B logs on the server (with username and password) and chooses to join a session. He choose the name of the session to join and if he may he will be added to that session. If some files are added to the session already he downloads the most recent version of them.

Adding a file

Someone (A or B) just goes to "Menu"->"Open" and chooses what file he wants to add to the session. The file will be uploaded to the server and all clients got a notification, that the file is there.

Creating a file

Someone (A or B) chooses "Menu"->"New" and a blank file will be created (later he may choose what type of file he wants to create) and all clients get a notification, that the file is there.

Closing a file

The session-master (A) may choose to close a file. The file then will be deleted on server-side and all clients get a notification, so they may save the content before it will be closed.

Leaving a session

A normal user (B) choose "Menu"->"Leave" (to only leave the session) or "Menu"->"Disconnect" (to disconnect completly from the server). He will be able to save all files before the connection is shutted down. If he leaves (not disconnects) he may choose a new session to join or to start a new share. If the session-master (A) leaves or disconnects (same way as normal users do) he will be asked whether he wants to name a new session-master. If he does he leaves like any other user and his permissions will be moved to the user he chooses. If he don't name any new session-master all other users will be forced to leave the channel, allowing them to save the content.

Editing a file

Just focus the editor-pane and edit it like a normal text-editor ;-)

Chatting

Focus the input-line of the chat and write your message. Hit "enter" or the "Send"-button to send you're message to the server.

Creating a chat-room

"Chat"->"New room" and give the name of the room. No permission to be set, everyone inside a session may join every room inside the session.

Joining a chat-room

"Chat"->"Join room" and give the room to join. The room "Default" will always be created and everyone joining a session will automatically join that room.

Leaving a room

"Chat"->"Leave room" or just closing the tab.

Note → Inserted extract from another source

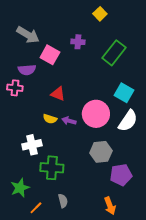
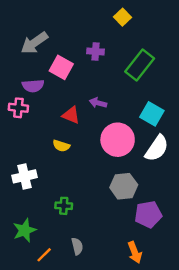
gray arrow: (28, 35) -> (34, 43), turned 115
purple arrow: (69, 121) -> (98, 103), moved
white cross: (32, 145) -> (25, 176), moved
green cross: (52, 168) -> (64, 206), size x0.6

--Kelko 23:36, 11 October 2006 (UTC)


To think of

  • local server for just one share will be shut down once the share is closed
  • no way to name a new session-master on local-server
  • local server allow all that want to join (without pw or with one default-pw) to log onto it
  • Saving session-data for some time (say, 1 month?)
  • Permanent sessions for long-term projects?
  • Chats have a log-funtion?
  • Will files I add automaticly edited locally when edited inside KlipChart or do I have to choose after the editing whether the version inside KlipChart shall be stored locally?
  • If a new file is available, do I have to choose where to save it at that moment, or after the session closed?
  • When the Master-User disconnects, what should happen?
    • Close the whole session
    • Make another participant the Master-User?
      • Somebody, that has to be defined, before any work can be done in this session.
      • The one, that joined the session right after the Master-User
    • Make this behaviour configurable.